To represent the legacy of the Lilly Brothers, O’Brien chose the song “Friday, Sunday’s Coming.” To pay tribute to Edden Hammons of the Hammons Family, Tim picked the evocative and raw “Queen Of The Earth, Child Of The Skies.” Tim remembers, “When I got to know the Lilly Brothers a little bit, they were really quiet mountain people. When you hear the Hammons Family talk on those tapes [recorded by professor and folklorist the late Alan Jabbour in the 1970s], it’s a similar vibe. I have a tape of Alfred Reed’s son being interviewed by Mike Seeger and it’s also a similar thing; just real shy people. But they had that real art that they pursued as well. I’d always heard people play ‘Queen Of The Earth, Child Of The Skies,’ and I always wanted to play it and learn it. It’s a little instrumental that is kind of an Irish Aire that was cooked down in the West Virginia hills.

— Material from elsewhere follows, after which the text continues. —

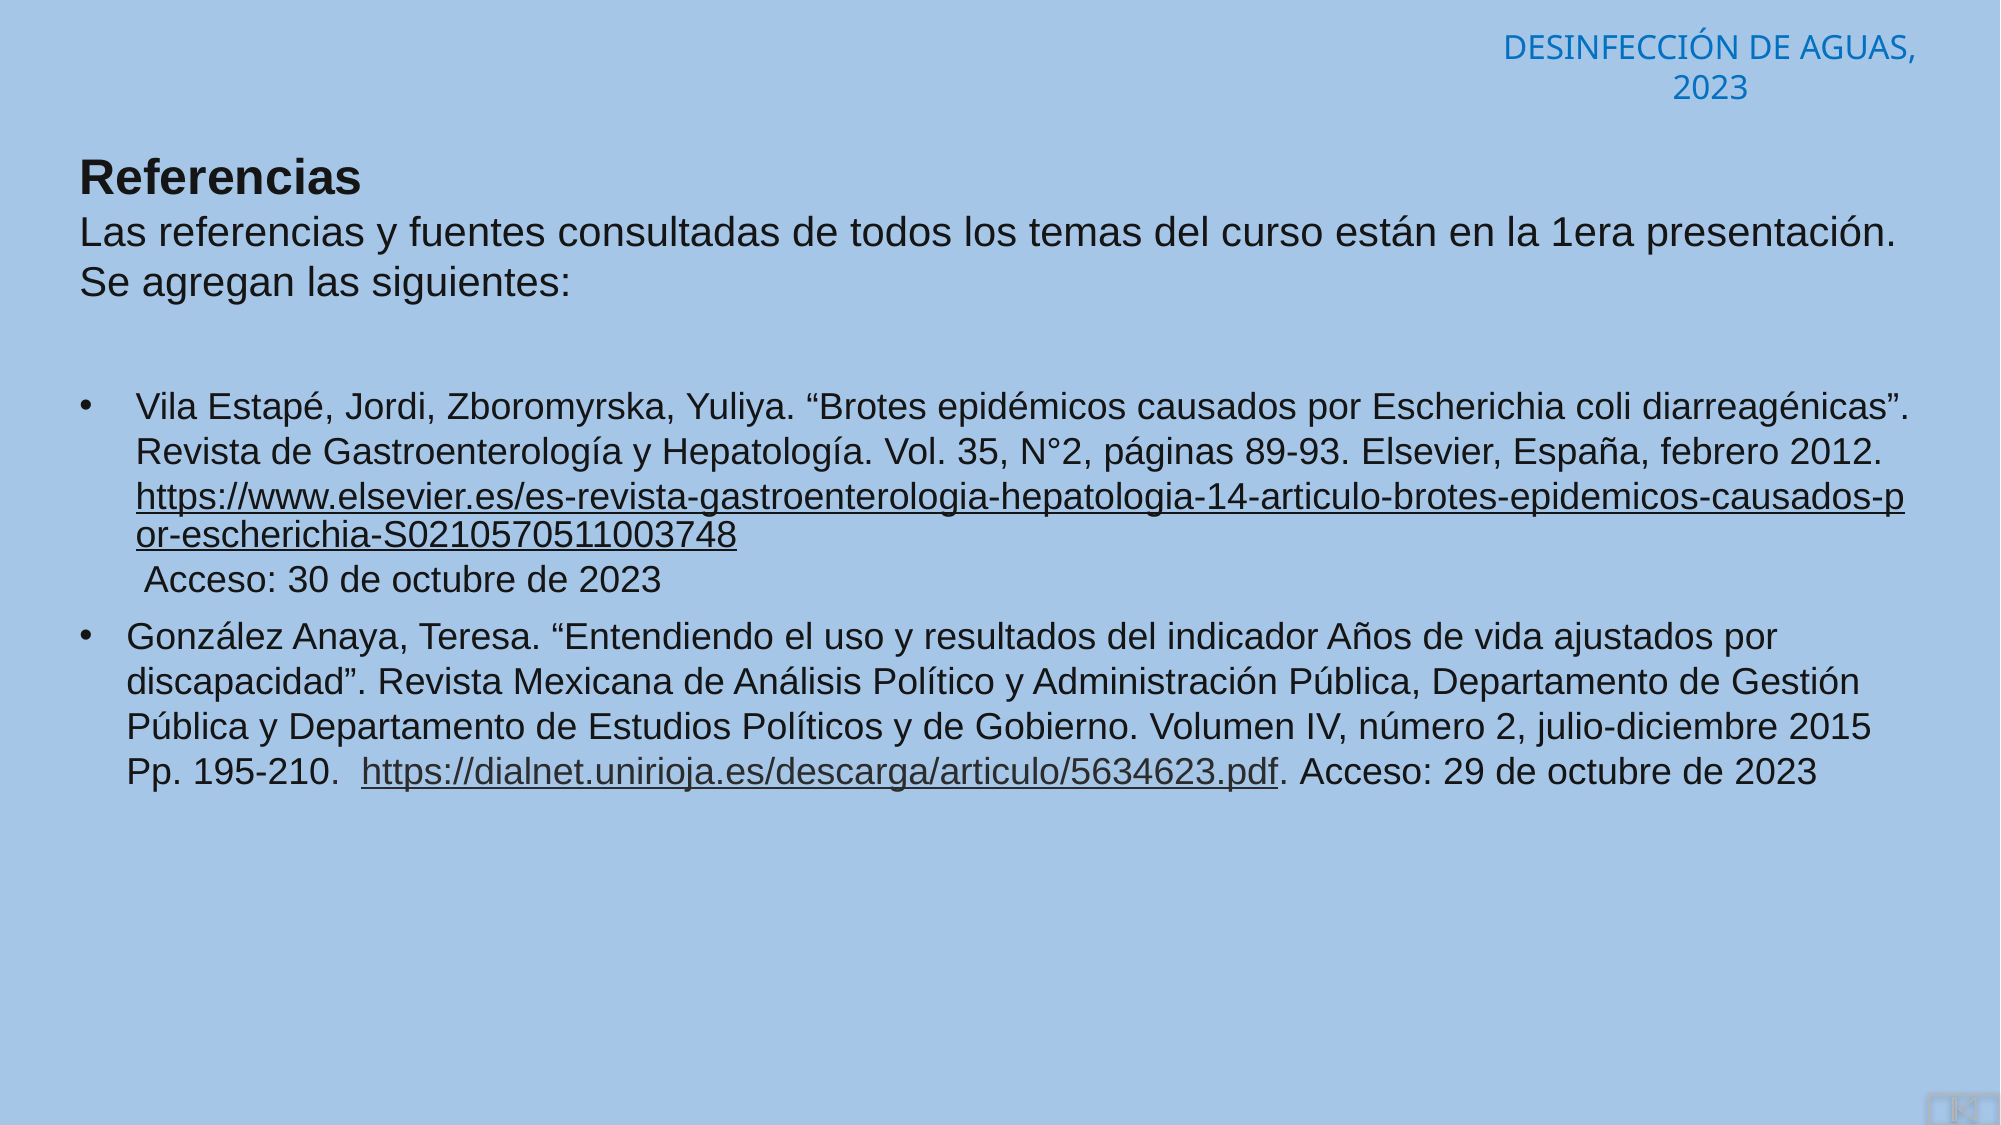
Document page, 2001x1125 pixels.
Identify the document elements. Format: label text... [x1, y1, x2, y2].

text_box Referencias Las referencias y fuentes consultadas de todos los temas del curso están en la 1era presentación. Se agregan las siguientes: Vila Estapé, Jordi, Zboromyrska, Yuliya. “Brotes epidémicos causados por Escherichia coli diarreagénicas”. Revista de Gastroenterología y Hepatología. Vol. 35, N°2, páginas 89-93. Elsevier, España, febrero 2012. https://www.elsevier.es/es-revista-gastroenterologia-hepatologia-14-articulo-brotes-epidemicos-causados-por-escherichia-S0210570511003748 Acceso: 30 de octubre de 2023 González Anaya, Teresa. “Entendiendo el uso y resultados del indicador Años de vida ajustados por discapacidad”. Revista Mexicana de Análisis Político y Administración Pública, Departamento de Gestión Pública y Departamento de Estudios Políticos y de Gobierno. Volumen IV, número 2, julio-diciembre 2015 Pp. 195-210. https://dialnet.unirioja.es/descarga/articulo/5634623.pdf. Acceso: 29 de octubre de 2023 [64, 137, 1937, 807]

Edden Hammons was recorded playing that tune on his fiddle in what’s known as ‘dead man’s tuning’ with that low string that has that haunting sound to it.”

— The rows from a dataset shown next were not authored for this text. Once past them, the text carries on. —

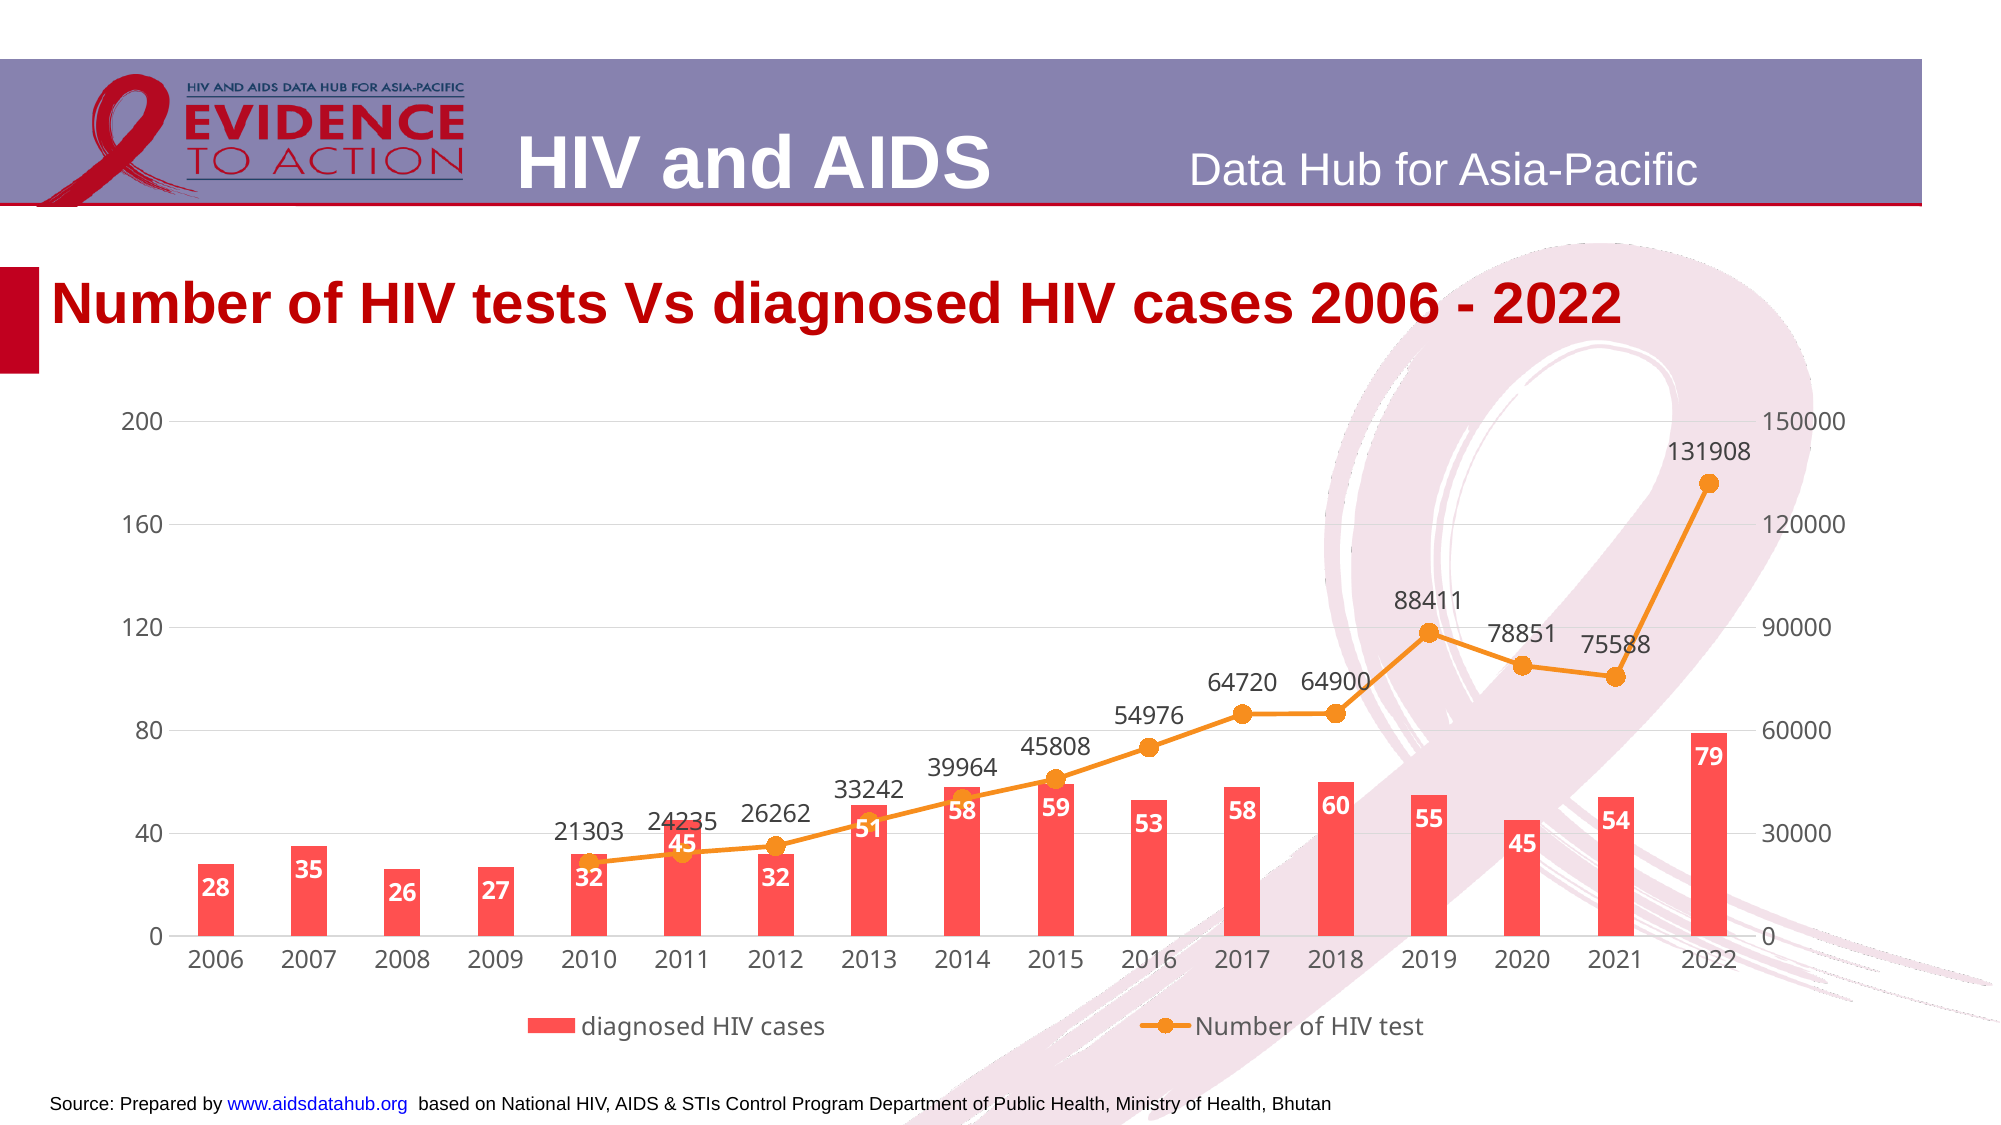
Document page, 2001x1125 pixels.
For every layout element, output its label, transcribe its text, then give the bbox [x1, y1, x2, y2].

text_box Source: Prepared by www.aidsdatahub.org based on National HIV, AIDS & STIs Control Program Department of Public Health, Ministry of Health, Bhutan [34, 1083, 1668, 1122]
picture [706, 181, 2000, 1125]
chart [78, 379, 1875, 1057]
text_box [324, 99, 1675, 193]
title Number of HIV tests Vs diagnosed HIV cases 2006 - 2022 [37, 257, 1934, 341]
picture [11, 74, 469, 207]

The Lonesome Pine Fiddlers’ song “Windy Mountain” may be the most familiar cut on the album. “The Lilly Brothers’ ‘Friday, Sunday’s Coming,’ and the Lonesome Pine Fiddlers cut by Curly Ray Cline, ‘Windy Mountain’—those are songs I’ve already sung over the years,” Tim says. “I loved Curly Ray Cline. He was a one-of-a-kind guy. I don’t think Curly Ray really wrote that song. Ivan Tribe told me that he got it from this guy named Hobo Jack Adkins, who gave it to him. Hobo Jack was a real cult figure who played bluegrass in the real early days of bluegrass. Apparently, Curly played on his records, so maybe Hobo Jack said something like, ‘Curly, I can’t pay you, so why don’t you take this song.’ Something like that probably happened. Curly Ray Cline was a good business man and a great musician. He was real down-to-earth, but he knew how to sell stuff and knew how to take care of his family.”

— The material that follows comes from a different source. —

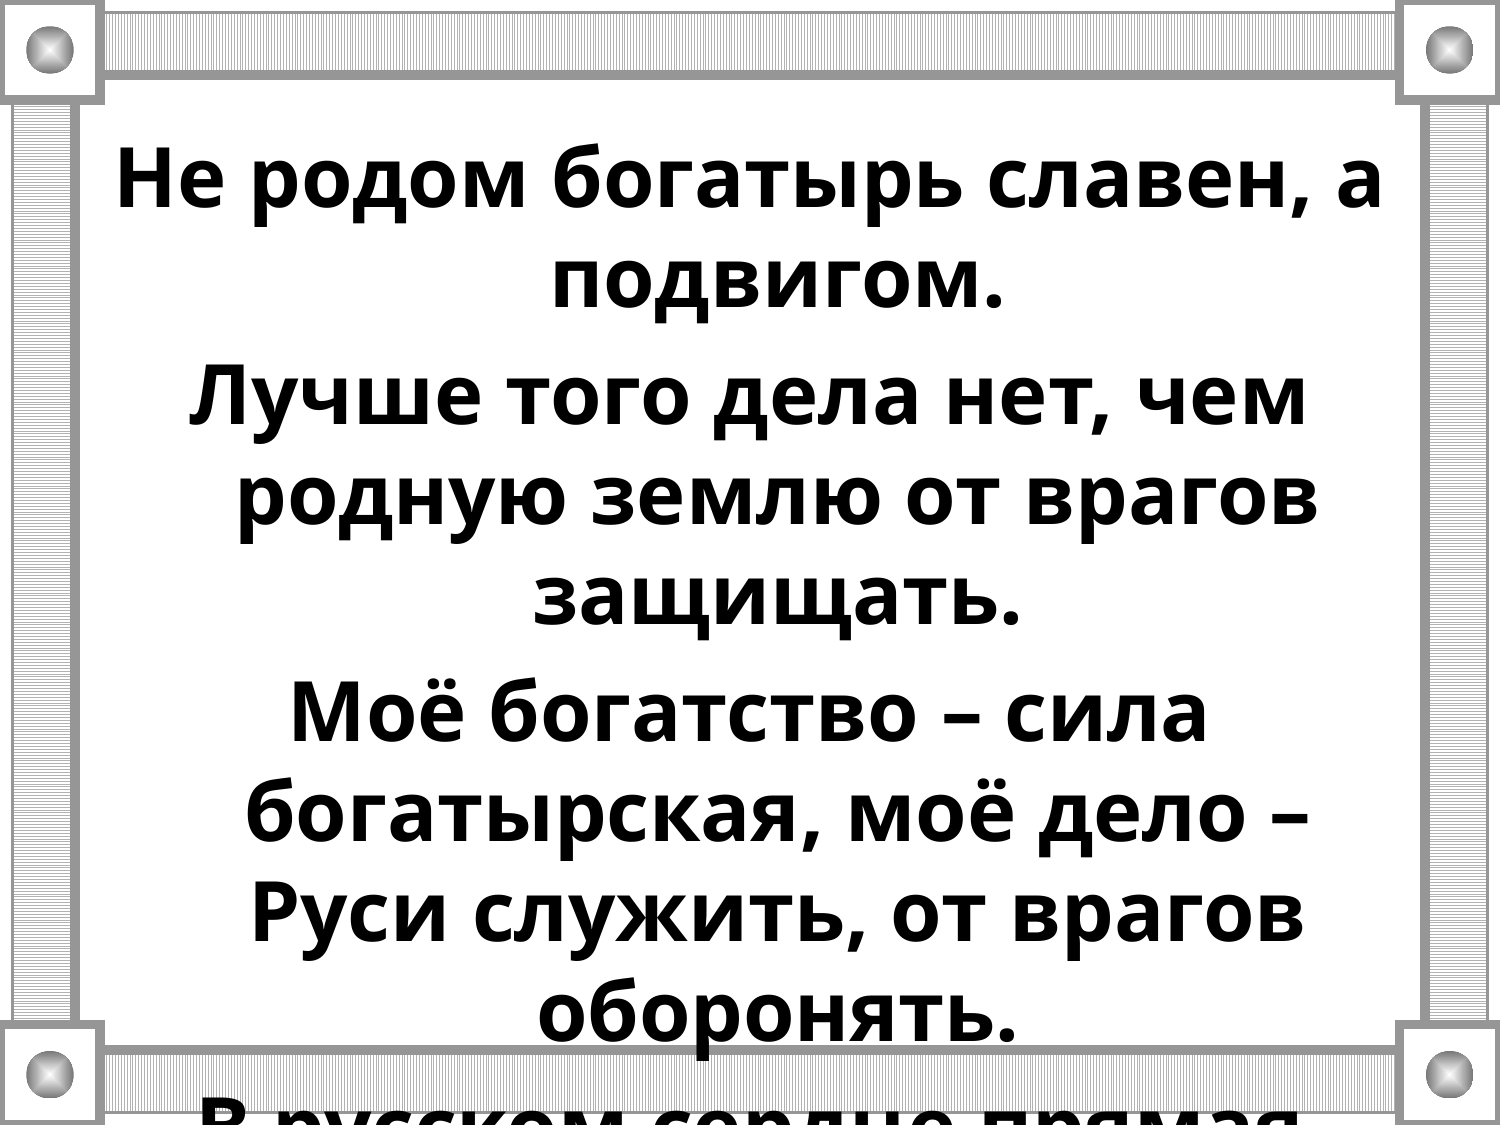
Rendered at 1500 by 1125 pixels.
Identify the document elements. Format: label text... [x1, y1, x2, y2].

text_box Не родом богатырь славен, а подвигом. Лучше того дела нет, чем родную землю от врагов защищать. Моё богатство – сила богатырская, моё дело – Руси служить, от врагов оборонять. В русском сердце прямая честь да любовь к Руси – матушке. [74, 117, 1425, 1005]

Ultimately, Where The River Meets The Road is a wonderful record that finds a West Virginia native paying homage to a part of the world that still resonates within his soul. “Working with the West Virginia Music Hall Of Fame has blown my mind, as to the music that has come out of my home state,” says O’Brien. “I wasn’t aware of it all. I was all for the project when I was brought into it, but I didn’t realize what I was going to learn. Over the years, I sang some of these songs during the induction ceremonies and met all of these people.
“There is a real hard-scrabble thing to West Virginia, and the people are survivors there. They really have to dig in. I think that sets a pretty good tone for the whole West Virginia vibe. A lot of people say that the best and brightest leave West Virginia and they don’t come back. But the West Virginia Music Hall Of Fame is about bringing attention back to the state. And, that’s what this record is about. I just wanted to honor where I came from and the people that brought me up. I really enjoyed making this album. It’s a labor of love. I feel really good about this record, and I know why. I just really want to honor this state and I’m fascinated by the history and the people. You realize that you are a product of that, and it’s cool. It’s cool to sing this music.”